I want to tear Lucas’s eyes out.
But I want to hold him too.
Grace is still in my arms and I have squeezed her so close to me that she has started to cry. Lucas is still standing over us, looking down at us, not moving, though his hand is on the bathroom door handle.
‘What were you trying to protect my mum from?’ I ask.
‘From Dad.’
‘Why?’
‘Because he was about to hurt her, and I tried to get her out of his way, because I could see him coming for her. I pushed her, because I didn’t have time to do anything else, but we were at the top of the stairs, and she fell down and hit her head. I didn’t mean it to happen, I was trying to help her. It was an accident; I swear it, Zoe. I’m sorry.’

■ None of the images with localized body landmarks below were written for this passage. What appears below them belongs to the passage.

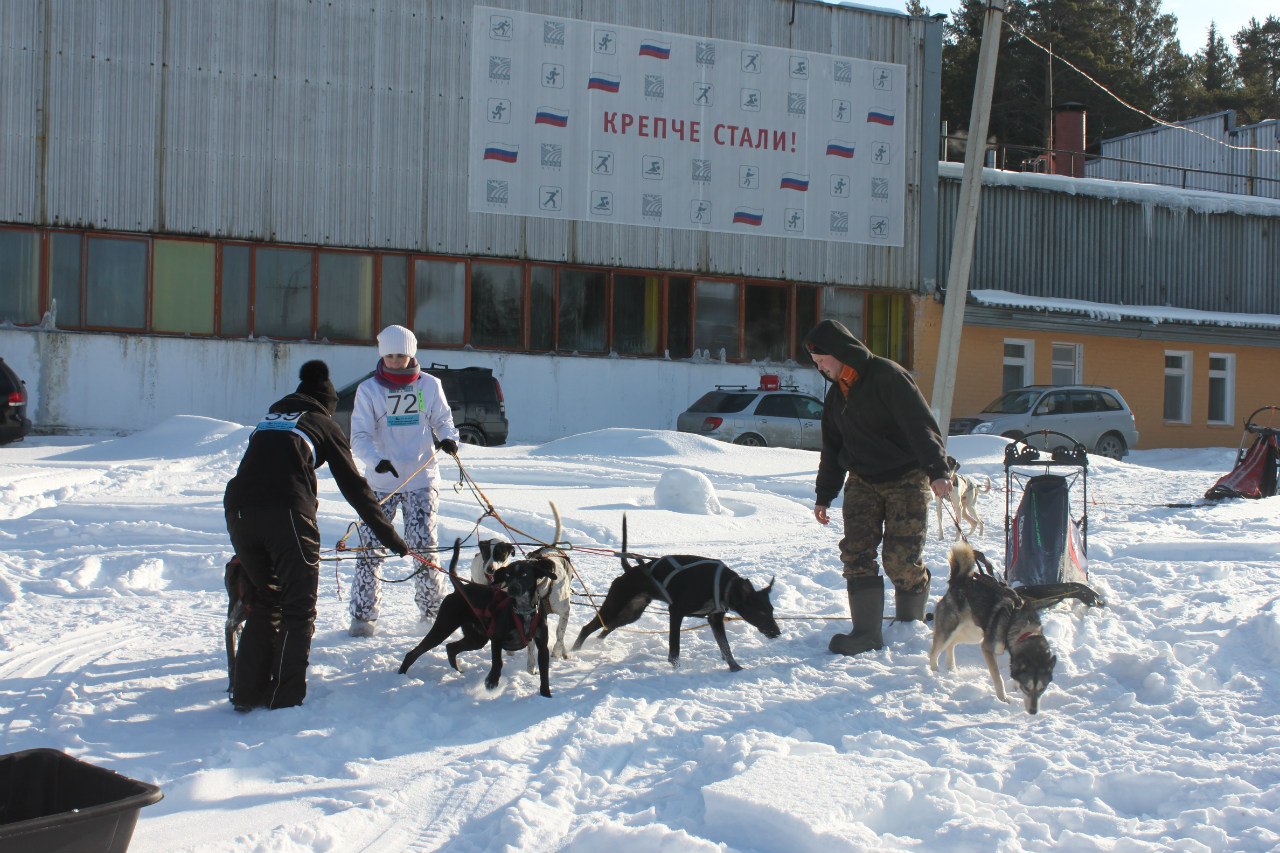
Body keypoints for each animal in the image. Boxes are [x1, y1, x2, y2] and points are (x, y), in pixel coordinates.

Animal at [399, 540, 555, 696]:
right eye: (508, 575)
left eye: (524, 574)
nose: (512, 589)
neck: (523, 611)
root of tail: (460, 589)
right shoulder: (496, 639)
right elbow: (498, 662)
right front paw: (492, 681)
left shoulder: (542, 646)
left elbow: (544, 671)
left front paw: (546, 694)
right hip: (443, 627)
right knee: (414, 653)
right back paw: (401, 674)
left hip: (477, 638)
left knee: (451, 647)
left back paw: (457, 670)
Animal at [573, 514, 778, 666]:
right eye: (761, 612)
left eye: (771, 611)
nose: (777, 632)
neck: (722, 585)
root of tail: (630, 570)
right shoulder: (676, 612)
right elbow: (675, 649)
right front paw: (675, 667)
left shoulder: (714, 619)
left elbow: (725, 648)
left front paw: (735, 668)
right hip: (614, 606)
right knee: (586, 628)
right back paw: (573, 651)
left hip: (631, 613)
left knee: (605, 629)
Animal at [931, 540, 1059, 712]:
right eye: (1027, 687)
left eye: (1042, 689)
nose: (1033, 711)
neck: (1024, 628)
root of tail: (958, 582)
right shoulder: (987, 648)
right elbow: (998, 678)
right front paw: (1003, 698)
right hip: (951, 630)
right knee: (934, 652)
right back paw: (934, 673)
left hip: (973, 633)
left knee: (952, 644)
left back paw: (951, 667)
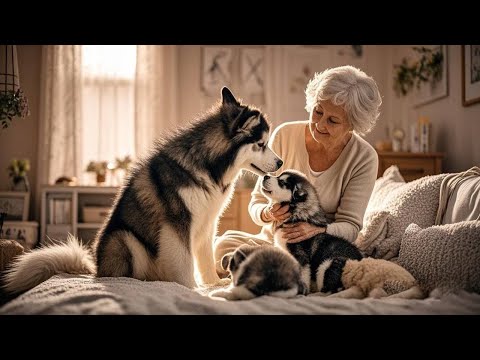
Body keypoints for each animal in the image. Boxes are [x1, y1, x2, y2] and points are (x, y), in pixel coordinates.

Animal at [2, 88, 282, 296]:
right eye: (261, 144)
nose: (280, 163)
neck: (209, 165)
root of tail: (96, 271)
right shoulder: (177, 224)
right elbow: (185, 262)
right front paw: (192, 289)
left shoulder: (207, 222)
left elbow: (204, 257)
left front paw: (212, 283)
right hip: (124, 238)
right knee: (131, 275)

And before I can say anything to that he unlocks the door, turns the handle and he’s gone, and the movement of the door sends a hot barrage of air into the room. I’m left sitting there in all the wet that Grace has made, just holding her while she grizzles. The force of what he’s just told me makes it feel difficult even to breathe, let alone to try to understand what’s happened, but I must.